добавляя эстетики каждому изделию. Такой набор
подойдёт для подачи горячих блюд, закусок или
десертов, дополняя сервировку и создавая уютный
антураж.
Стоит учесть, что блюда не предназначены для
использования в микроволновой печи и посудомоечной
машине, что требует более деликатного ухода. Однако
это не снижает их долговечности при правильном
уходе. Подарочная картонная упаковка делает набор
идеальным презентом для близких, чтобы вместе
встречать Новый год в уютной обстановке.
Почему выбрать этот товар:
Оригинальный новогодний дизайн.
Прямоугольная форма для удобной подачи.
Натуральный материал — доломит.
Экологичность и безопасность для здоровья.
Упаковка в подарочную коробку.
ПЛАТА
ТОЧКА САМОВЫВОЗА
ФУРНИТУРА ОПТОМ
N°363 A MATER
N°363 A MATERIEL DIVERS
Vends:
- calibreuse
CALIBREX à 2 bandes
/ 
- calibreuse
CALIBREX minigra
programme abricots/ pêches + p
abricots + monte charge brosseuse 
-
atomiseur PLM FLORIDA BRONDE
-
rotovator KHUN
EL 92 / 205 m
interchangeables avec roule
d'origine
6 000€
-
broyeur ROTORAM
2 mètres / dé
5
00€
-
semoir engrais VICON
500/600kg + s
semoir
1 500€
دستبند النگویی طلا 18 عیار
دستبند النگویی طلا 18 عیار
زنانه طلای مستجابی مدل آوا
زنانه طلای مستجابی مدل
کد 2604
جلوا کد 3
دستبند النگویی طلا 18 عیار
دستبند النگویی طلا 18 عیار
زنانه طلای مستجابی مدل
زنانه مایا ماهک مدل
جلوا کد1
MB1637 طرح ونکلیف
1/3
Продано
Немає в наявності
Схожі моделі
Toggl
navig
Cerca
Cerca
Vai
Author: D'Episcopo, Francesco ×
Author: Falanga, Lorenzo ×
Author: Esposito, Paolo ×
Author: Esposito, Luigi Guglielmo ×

####

Przepisz ponownie wiersze wszystkich pozycji i zastąp w nich „calibreuse” przez „trieuse”, a resztę pozostaw bez zmian.

Odpowiedź |
добавляя эстетики каждому изделию. Такой набор
подойдёт для подачи горячих блюд, закусок или
десертов, дополняя сервировку и создавая уютный
антураж.
Стоит учесть, что блюда не предназначены для
использования в микроволновой печи и посудомоечной
машине, что требует более деликатного ухода. Однако
это не снижает их долговечности при правильном
уходе. Подарочная картонная упаковка делает набор
идеальным презентом для близких, чтобы вместе
встречать Новый год в уютной обстановке.
Почему выбрать этот товар:
Оригинальный новогодний дизайн.
Прямоугольная форма для удобной подачи.
Натуральный материал — доломит.
Экологичность и безопасность для здоровья.
Упаковка в подарочную коробку.
ПЛАТА
ТОЧКА САМОВЫВОЗА
ФУРНИТУРА ОПТОМ
N°363 A MATER
N°363 A MATERIEL DIVERS
Vends:
- trieuse
CALIBREX à 2 bandes
/ 
- trieuse
CALIBREX minigra
programme abricots/ pêches + p
abricots + monte charge brosseuse 
-
atomiseur PLM FLORIDA BRONDE
-
rotovator KHUN
EL 92 / 205 m
interchangeables avec roule
d'origine
6 000€
-
broyeur ROTORAM
2 mètres / dé
5
00€
-
semoir engrais VICON
500/600kg + s
semoir
1 500€
دستبند النگویی طلا 18 عیار
دستبند النگویی طلا 18 عیار
زنانه طلای مستجابی مدل آوا
زنانه طلای مستجابی مدل
کد 2604
جلوا کد 3
دستبند النگویی طلا 18 عیار
دستبند النگویی طلا 18 عیار
زنانه طلای مستجابی مدل
زنانه مایا ماهک مدل
جلوا کد1
MB1637 طرح ونکلیف
1/3
Продано
Немає в наявності
Схожі моделі
Toggl
navig
Cerca
Cerca
Vai
Author: D'Episcopo, Francesco ×
Author: Falanga, Lorenzo ×
Author: Esposito, Paolo ×
Author: Esposito, Luigi Guglielmo ×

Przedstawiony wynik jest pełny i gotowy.